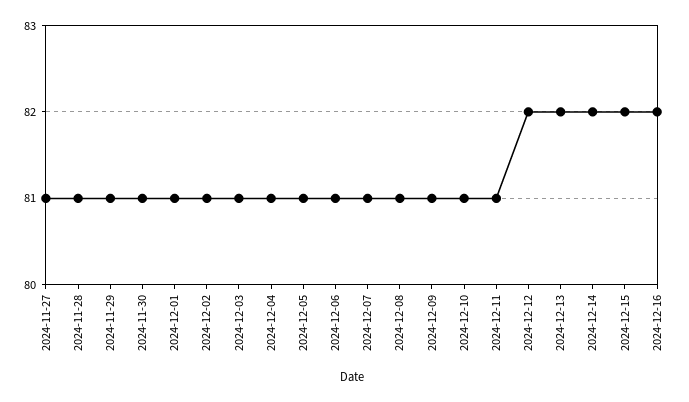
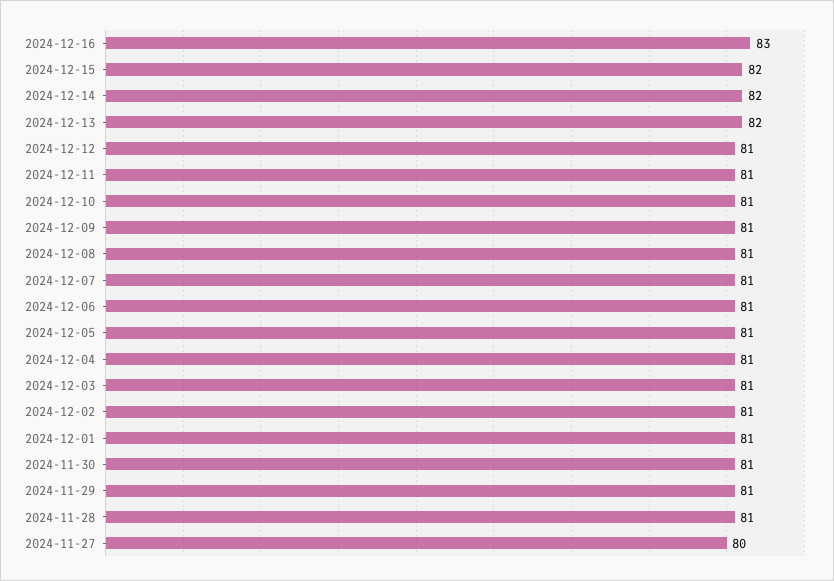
2024-11-27: 81 -> 80
2024-12-12: 82 -> 81
2024-12-16: 82 -> 83

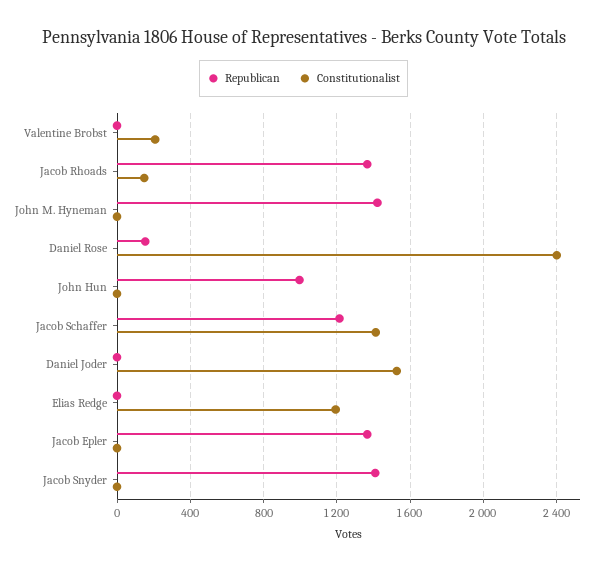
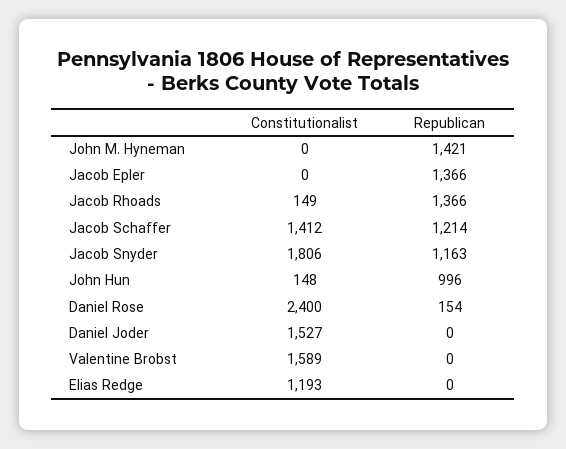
Constitutionalist, Valentine Brobst: 200 -> 1589
Constitutionalist, John Hun: 0 -> 148
Republican, Jacob Snyder: 1400 -> 1163
Constitutionalist, Jacob Snyder: 0 -> 1806

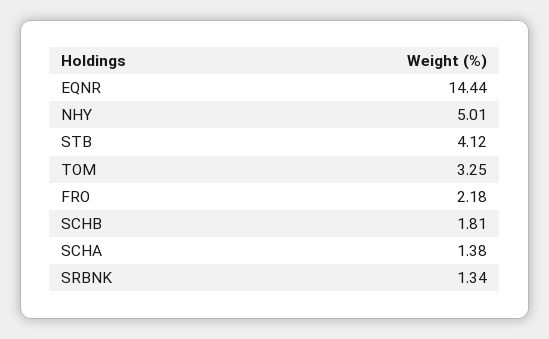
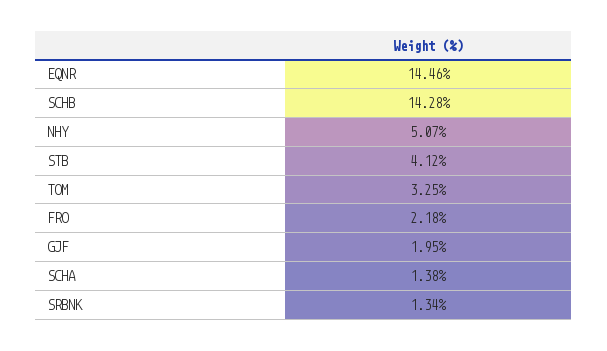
EQNR: 14.44 -> 14.46
NHY: 5.01 -> 5.07
SCHB: 1.81 -> 14.28
GJF: none -> 1.95

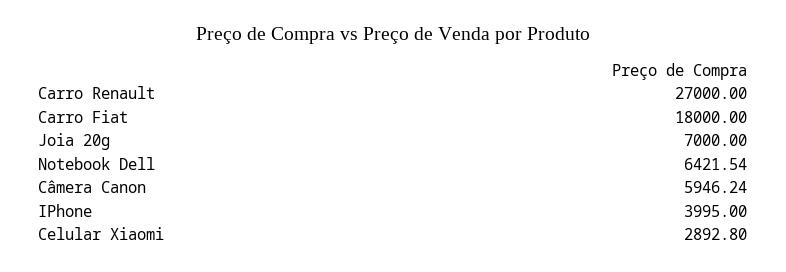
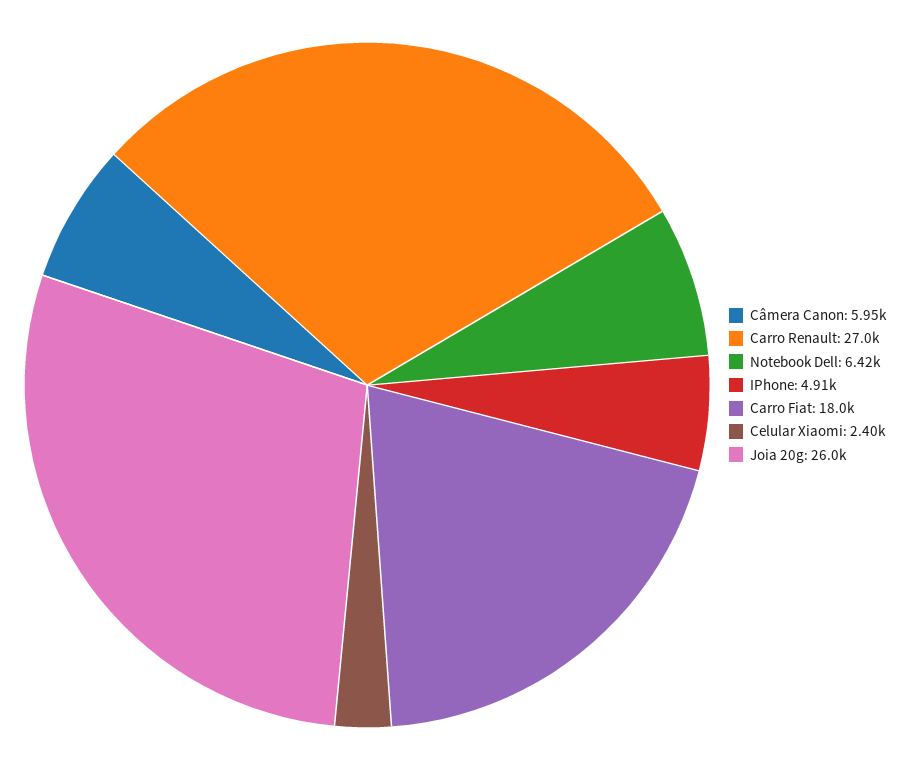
Joia 20g: 7000 -> 26000
IPhone: 3995 -> 4910
Celular Xiaomi: 2892.8 -> 2400

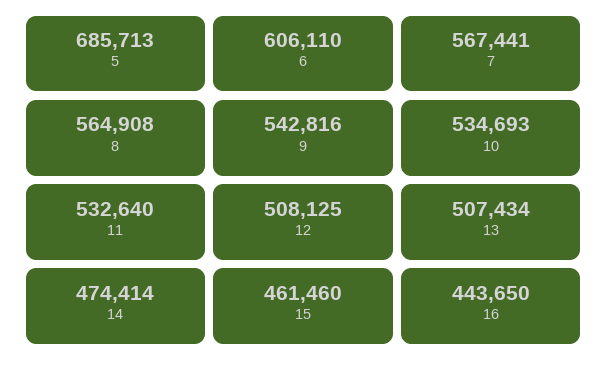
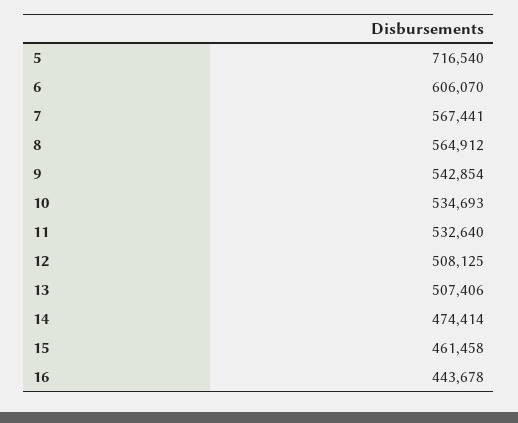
5: 685713 -> 716540
6: 606110 -> 606070
8: 564908 -> 564912
9: 542816 -> 542854
13: 507434 -> 507406
15: 461460 -> 461458
16: 443650 -> 443678

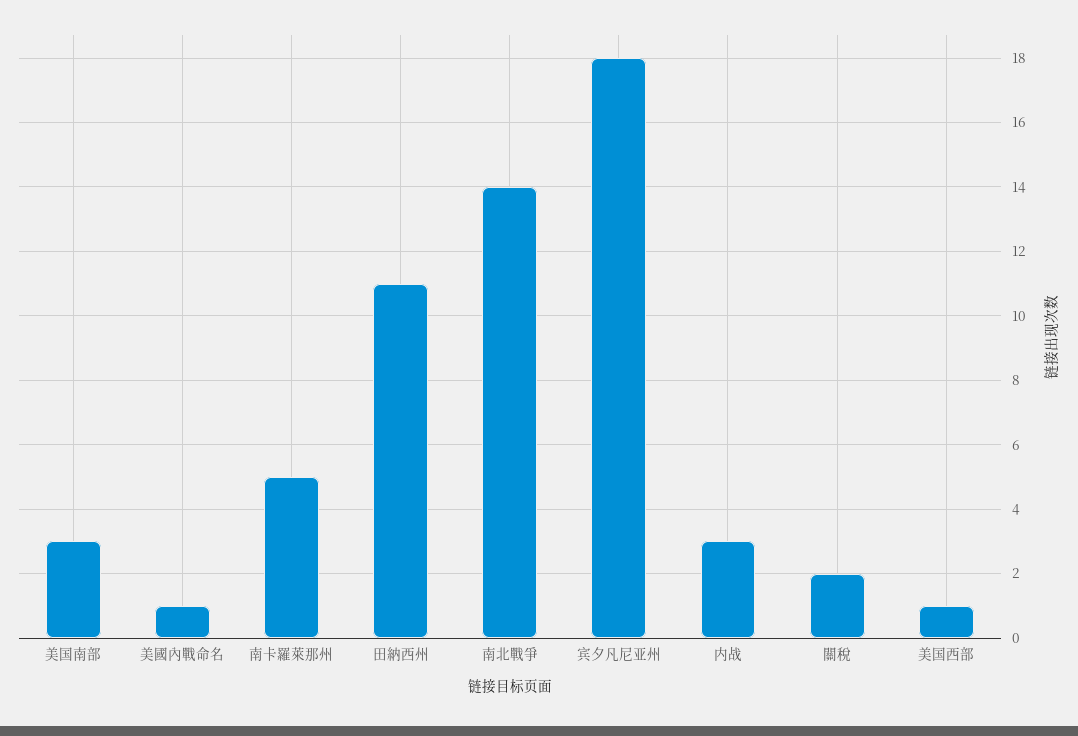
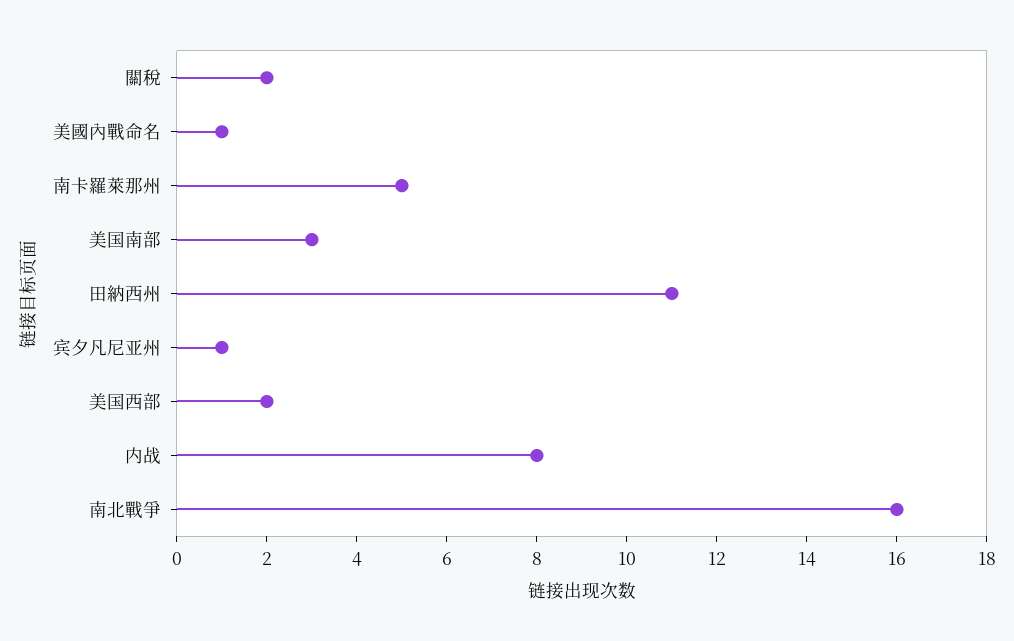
南北戰爭: 14 -> 16
宾夕凡尼亚州: 18 -> 1
内战: 3 -> 8
美国西部: 1 -> 2

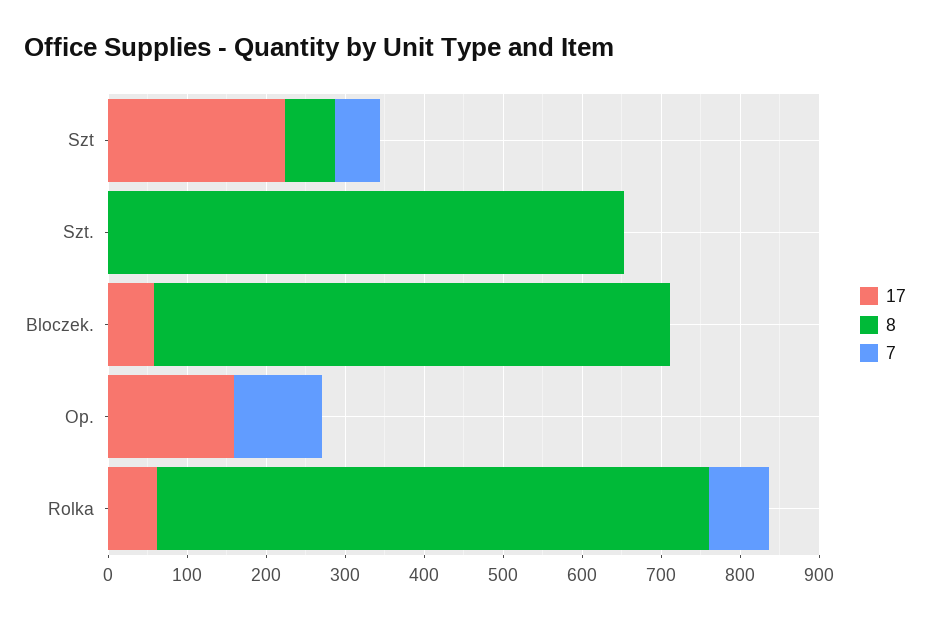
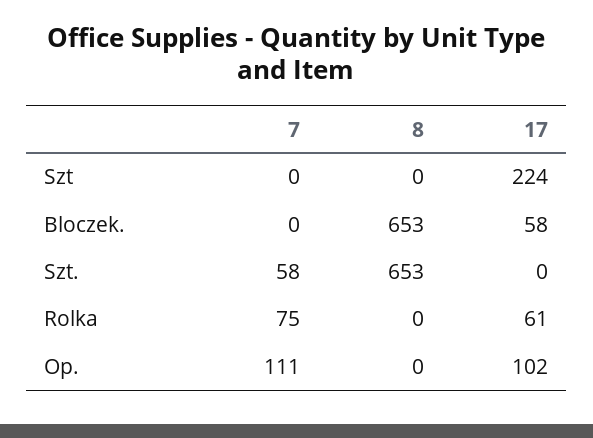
8, Szt: 60 -> 0
7, Szt: 60 -> 0
7, Szt.: 0 -> 58
17, Op.: 160 -> 102
8, Rolka: 700 -> 0

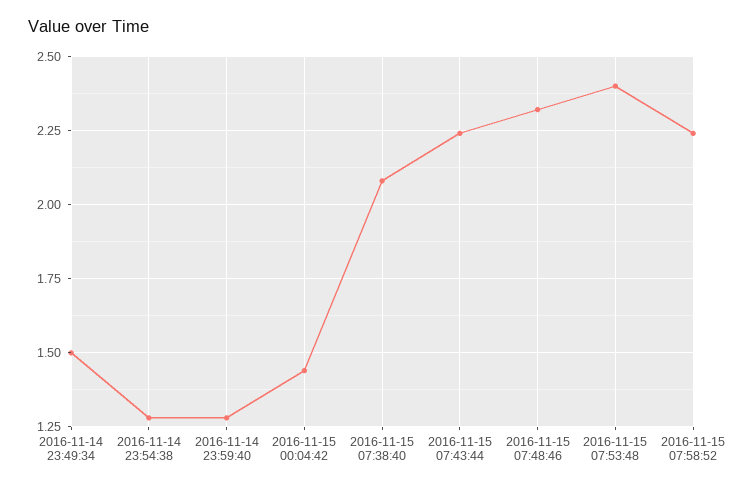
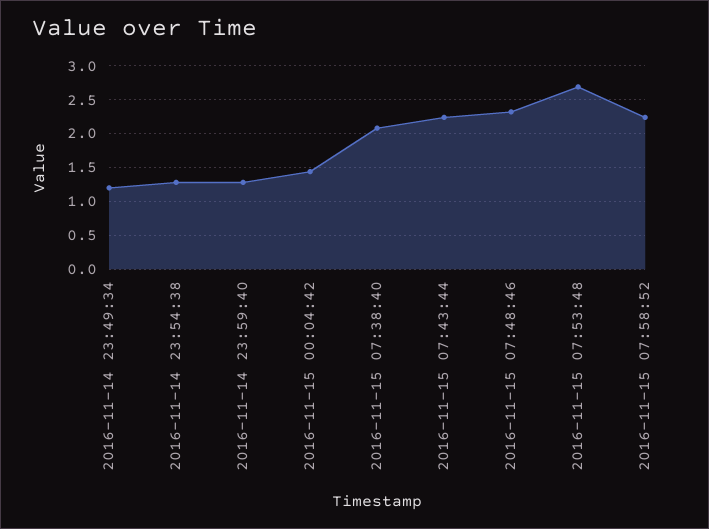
2016-11-14 23:49:34: 1.5 -> 1.2
2016-11-15 07:53:48: 2.4 -> 2.7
________________________
Report each line above that includes the string "Jacob".

## Task answer
Republican, Jacob Snyder: 1400 -> 1163
Constitutionalist, Jacob Snyder: 0 -> 1806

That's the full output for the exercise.